I.2. Symbolisme de la maison libanaise / Rituels

Au Liban, en matière de propriété, l'objet le plus précieux que le libanais tente de posséder en premier, est la maison. Le libanais s'identifie à sa maison, y projette ses rêves et lui attribue une valeur affective considérable. La maison est catalyseur des sentiments personnels, notamment du sentiment d'être chez soi. Celui – ci est soutenu par les sentiments de familiarité, de confort et de bonheur, et par le sentiment d'expression de soi renforcé par l'intimité et la continuité. Ainsi, la maison constitue une source et un objet de poèmes, de chants et de proverbes. D'ailleurs, cette valorisation s'exprime par le proverbe qui dit : »al baît, awal mouchtara, wa akher mabï». Ce proverbe traduit l'idée que «la maison est le premier achat à effectuer et le dernier objet à vendre». Les personnes aimées et estimées sont fréquemment identifiées à la maison, d'où l'expression «ya baïti» (en libanais), à savoir «tu es ma maison». Par l'usage de cette interpellation, l'individu situe autrui au même niveau de valorisation et d'amour que son «chez soi». La maison libanaise prend aussi la signification de la famille, voire du nom de famille. Ainsi, pour l'exemple, la famille «Cardin» est appelée, couramment, la «maison Cardin».

La partie la plus considérable des pièces ou de la maison libanaise est appelée «Al sadr» qui signifie «la poitrine». A leur arrivée, les visiteurs sont invités à prendre place au «sadr», voire dans la meilleure place de la maison en signe d'estime et d'hospitalité.

Généralement, un cérémonial religieux accompagne ou précède la fondation de la maison aussi bien que des rites d'inauguration.
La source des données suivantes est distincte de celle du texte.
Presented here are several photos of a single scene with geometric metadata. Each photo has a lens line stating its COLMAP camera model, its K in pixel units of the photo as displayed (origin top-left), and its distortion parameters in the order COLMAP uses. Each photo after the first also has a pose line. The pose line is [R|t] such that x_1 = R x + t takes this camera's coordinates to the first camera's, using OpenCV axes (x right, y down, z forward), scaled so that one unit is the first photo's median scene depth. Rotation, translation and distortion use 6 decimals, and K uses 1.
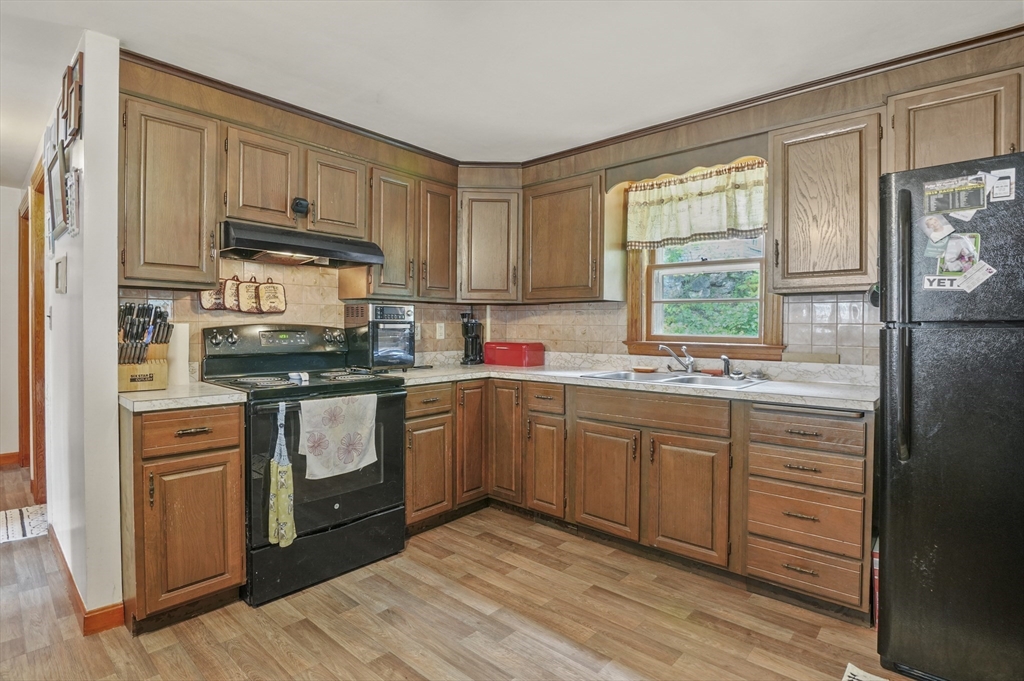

A titre d'exemple, le projet de construction nécessite la bénédiction des lieux afin d'obtenir la bénédiction du Ciel, de garantir la réussite du projet et de tenir loin le mal. Ainsi, des objets bénis sont introduits dans les fondations de la maison, dans un coin de la construction ou dans les quatre coins. Ce rituel basé sur la dualité du sacré et du profane, tente de concilier les deux aspects. Le sacré (prières, bénédictions) règne sur le profane (constructions, pierres), réduit la force du mal et assure, de ce fait, la sauvegarde et la sécurité des habitants. Aussi, l'inauguration de la maison nécessite sa bénédiction par les prières et l'arrosage des pièces par l'eau bénite.

Signalons encore l'accession des nouveaux mariés à leur nouvelle maison. Cet événement est précédé d'un rite de passage avant de franchir le seuil de la maison conjugale. Une pâte au levain, «khamireh» est préparée, au préalable. La mariée plaque la pâte au linteau du portail principal de la maison et la garnit de pièces de monnaie. Ce rituel, très apprécié dans certaines régions libanaises, rend ainsi «possible le franchissement de la frontière»(Depaule & Arnaud, 1985, p. 98) séparant l'état du célibat de celui du mariage et de l'engagement. Accompagné de chants et de cris de joie de l'assemblée, notamment des femmes, la pose du 'khamireh» signifie aussi «la continuité du mariage et sa prospérité»(Frayhat, 1999, p. 174).

D'autres rites de passage se réalisent dans la limite spatiale et symbolique de la maison tels que la sortie du nouveau - né de la maison, au quarantième jour de sa naissance. Représentant une nouvelle naissance, ce rite introduit l'enfant dans le cosmos à travers sa présentation à l'autel de l'église où il reçoit la bénédiction par la prière. Comme si le sujet devrait traverser un double passage, voire «une double naissance» : la première l'introduit dans la spatialité du «chez soi» et la seconde le connecte à la spatialité cosmique.

Quant au feu de la maison libanaise, notamment le poêle, il possède une force symbolique organisatrice des désirs et de l'image de soi. D'une part, le poêle est investi comme élément structurant des désirs, et d'autre part, «le feu au centre, chaleur et lumière qui donnent origine et remplissent de vie une maison, est en même temps l'image de soi»(Noschis, 1983, p. 452). Dans le champ symbolique, le feu rejoint simultanément les valeurs profondes de la collectivité et celles de l'individu. Symbole d'accueil et d'hospitalité, le feu était, autrefois, continuellement entretenu dans l'environnement de la demeure, notamment la nuit, chez les tribus nomades. Il servait de repère aux visiteurs, de signe d'espoir social et d'accueil aux exclus des tribus et aux perdus. Il atteste, par sa présence, de la disponibilité hospitalière des collectivités. Dans la société libanaise, le visiteur est non seulement accueilli chaleureusement, mais il est aussi introduit au fond de la pièce réchauffée où il est invité à s'installer aussi près que possible du feu.